The truth is I had a terrible 'sweet' sixteen. So I left and went looking for her. 1 hour later I saw her rooming the streets in the same clothes I saw her in last and she looked way skinnier, like she had been starving herself or some thing. I pulled over and got out of the car. "HAILEE!!! HAILEE! IT'S ME!! HARRY!" I screamed but she didn't hear me. Why won't she look at me or talk to me? I ran over to her and grabbed her, looking at the thousands of cuts all over her wrists. I cried but she didn't seem to listen. I picked her up and put her in the car, driving her to the nearest hospital. 43 days later of that day Hailee came home from the hospital. Healthy and alive. I had nightmares of what happened that day ever since she had been gone. But she's back now. I can't lose her, I can't lose my only sister, the one who understands and loves me the most. 

 

*PRESENT TIME*

I just can't cut myself anymore. The reason mum died is because she killed herself. I gotta stay strong for her. I have to stay strong for her, dad, and Jefferey. "HARRY!! WHAT IS WRONG WITH YOU DON'T YOU HEAR ME!!???" Oh my God, I had to do that same thing to her before. I bursted into tears and stormed out of the kitchen. "HARRY WHERE ARE YOU GOING?!!! STOP!" Hailee ran after me but I was faster. She grabbed my arm to stop me but I was stronger. I ran into my room and locked the door. "Harry, please open this door. I just want to tell you something. Please" I give in already, I can't do this to her. I wiped my tears away and opened the door, embracing her in a  hug. "I love you."

"I love you too Haz, but what was wrong with you earlier. How come you wouldn't answer me." I paused but then answered, truthfully.

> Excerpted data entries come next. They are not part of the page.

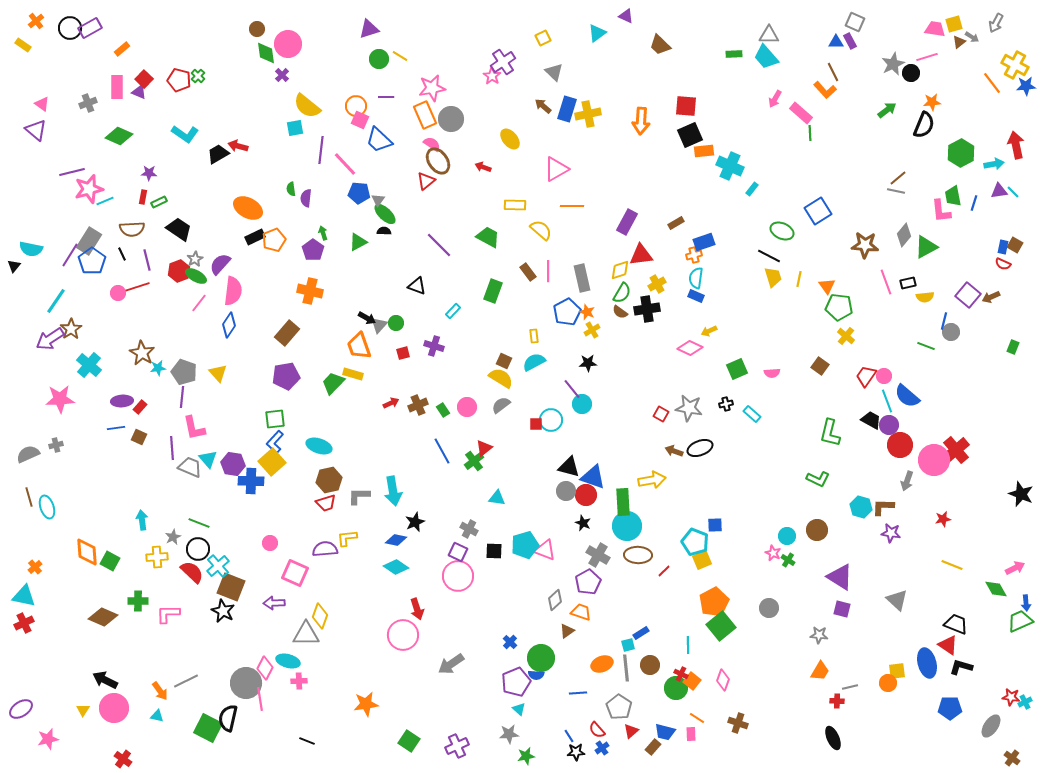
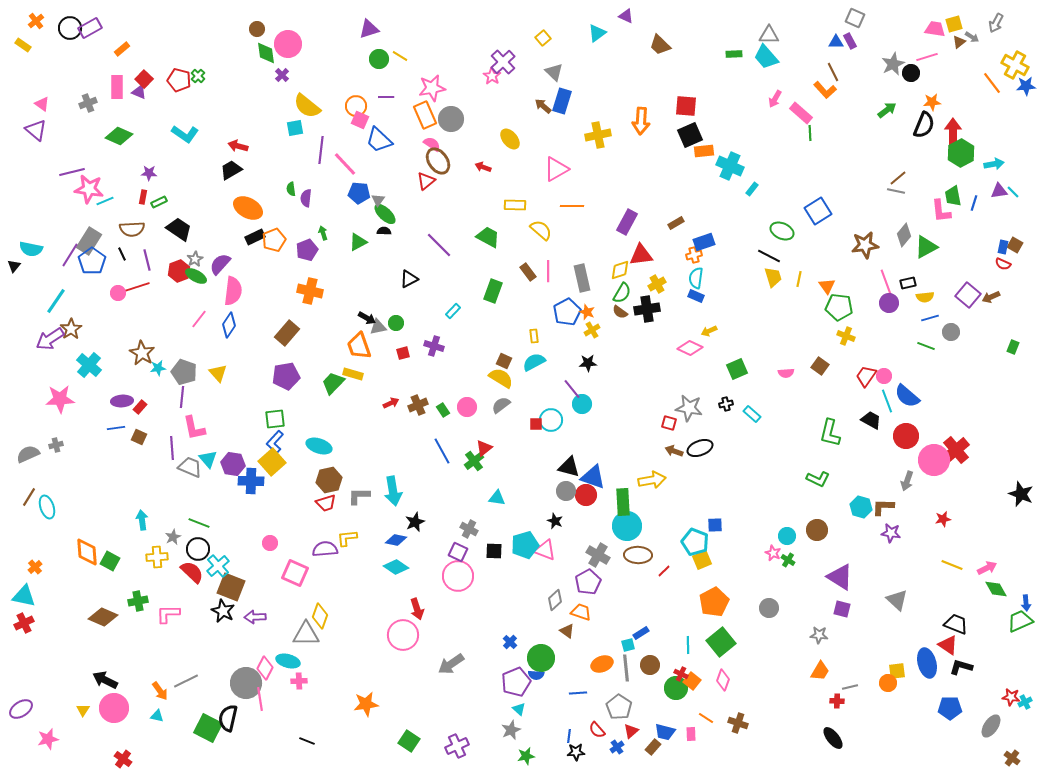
gray square at (855, 22): moved 4 px up
yellow square at (543, 38): rotated 14 degrees counterclockwise
purple cross at (503, 62): rotated 10 degrees counterclockwise
blue rectangle at (567, 109): moved 5 px left, 8 px up
yellow cross at (588, 114): moved 10 px right, 21 px down
red arrow at (1016, 145): moved 63 px left, 13 px up; rotated 12 degrees clockwise
black trapezoid at (218, 154): moved 13 px right, 16 px down
pink star at (89, 189): rotated 24 degrees clockwise
brown star at (865, 245): rotated 12 degrees counterclockwise
purple pentagon at (313, 250): moved 6 px left; rotated 15 degrees clockwise
black triangle at (417, 286): moved 8 px left, 7 px up; rotated 48 degrees counterclockwise
pink line at (199, 303): moved 16 px down
blue line at (944, 321): moved 14 px left, 3 px up; rotated 60 degrees clockwise
gray triangle at (379, 325): moved 1 px left, 2 px down; rotated 36 degrees clockwise
yellow cross at (846, 336): rotated 18 degrees counterclockwise
pink semicircle at (772, 373): moved 14 px right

"You did the same thing to me, I almost did the same thing mom did." I said. I really can't even explain to her on what was going through my head but it looks as though she completely understood.

"It's okay Haz, it will be okay. We will get through this, together like before when Jefferey and Dad left. We can do this, just stay strong and text me ALL the time." We giggled a bit after she said the last part. "Well, Zayn just texted me telling me that he wants me to come home because he misses me, but I don't have to go. I can stay here if you want." I really want her to stay, I just need some company other than Niall for just one night.

"Can you stay?" I asked.

"Of course!" She replied with a smile on her face. "I'll tell Zayn while you go take a shower because trust me, you need one." We laughed for a bit which made me feel better and then I got ready for a shower as I herd Hailee in the kitchen. She is probably going to have food waiting for me when I get out.